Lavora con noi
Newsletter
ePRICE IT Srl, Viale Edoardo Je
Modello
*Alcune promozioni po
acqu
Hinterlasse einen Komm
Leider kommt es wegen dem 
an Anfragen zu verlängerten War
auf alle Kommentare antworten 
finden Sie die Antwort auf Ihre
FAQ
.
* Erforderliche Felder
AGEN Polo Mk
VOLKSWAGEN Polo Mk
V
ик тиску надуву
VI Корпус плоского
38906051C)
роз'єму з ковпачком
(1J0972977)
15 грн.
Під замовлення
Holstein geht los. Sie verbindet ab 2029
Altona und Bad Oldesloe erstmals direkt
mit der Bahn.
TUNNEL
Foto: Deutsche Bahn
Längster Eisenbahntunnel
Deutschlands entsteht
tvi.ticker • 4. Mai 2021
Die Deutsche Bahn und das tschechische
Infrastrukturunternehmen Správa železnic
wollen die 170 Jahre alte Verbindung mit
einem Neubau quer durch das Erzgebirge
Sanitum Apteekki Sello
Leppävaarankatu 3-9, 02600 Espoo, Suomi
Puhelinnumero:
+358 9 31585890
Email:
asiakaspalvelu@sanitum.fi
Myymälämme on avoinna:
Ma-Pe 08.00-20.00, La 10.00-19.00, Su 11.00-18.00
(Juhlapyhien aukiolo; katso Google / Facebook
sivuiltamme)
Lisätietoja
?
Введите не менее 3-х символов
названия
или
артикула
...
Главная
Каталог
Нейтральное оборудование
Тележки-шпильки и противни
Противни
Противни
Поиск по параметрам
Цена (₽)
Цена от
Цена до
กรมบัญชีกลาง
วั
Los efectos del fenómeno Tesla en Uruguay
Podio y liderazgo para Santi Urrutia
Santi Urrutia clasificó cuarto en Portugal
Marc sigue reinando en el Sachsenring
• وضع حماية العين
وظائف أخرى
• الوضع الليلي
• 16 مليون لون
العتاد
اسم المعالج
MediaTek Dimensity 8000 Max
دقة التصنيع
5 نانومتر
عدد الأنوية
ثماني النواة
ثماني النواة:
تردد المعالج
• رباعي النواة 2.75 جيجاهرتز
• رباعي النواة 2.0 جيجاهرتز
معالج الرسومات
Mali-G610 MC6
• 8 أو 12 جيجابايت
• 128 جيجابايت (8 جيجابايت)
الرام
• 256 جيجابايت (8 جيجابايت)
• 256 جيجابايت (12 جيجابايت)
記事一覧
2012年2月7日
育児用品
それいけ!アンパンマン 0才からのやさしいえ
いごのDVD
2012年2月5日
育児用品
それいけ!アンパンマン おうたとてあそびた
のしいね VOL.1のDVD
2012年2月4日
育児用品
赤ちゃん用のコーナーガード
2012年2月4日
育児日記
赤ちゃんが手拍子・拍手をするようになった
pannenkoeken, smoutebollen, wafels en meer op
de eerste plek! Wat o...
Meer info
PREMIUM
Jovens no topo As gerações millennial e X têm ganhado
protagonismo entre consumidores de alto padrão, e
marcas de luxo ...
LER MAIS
━━━━━━━━━━━━━━━━
— Goal of the exercise —
Only the lines from the start of the data to the line holding "Sanitum Apteekki Sello" are wanted; return them exactly, both ends included.

— Written response —
Lavora con noi
Newsletter
ePRICE IT Srl, Viale Edoardo Je
Modello
*Alcune promozioni po
acqu
Hinterlasse einen Komm
Leider kommt es wegen dem 
an Anfragen zu verlängerten War
auf alle Kommentare antworten 
finden Sie die Antwort auf Ihre
FAQ
.
* Erforderliche Felder
AGEN Polo Mk
VOLKSWAGEN Polo Mk
V
ик тиску надуву
VI Корпус плоского
38906051C)
роз'єму з ковпачком
(1J0972977)
15 грн.
Під замовлення
Holstein geht los. Sie verbindet ab 2029
Altona und Bad Oldesloe erstmals direkt
mit der Bahn.
TUNNEL
Foto: Deutsche Bahn
Längster Eisenbahntunnel
Deutschlands entsteht
tvi.ticker • 4. Mai 2021
Die Deutsche Bahn und das tschechische
Infrastrukturunternehmen Správa železnic
wollen die 170 Jahre alte Verbindung mit
einem Neubau quer durch das Erzgebirge
Sanitum Apteekki Sello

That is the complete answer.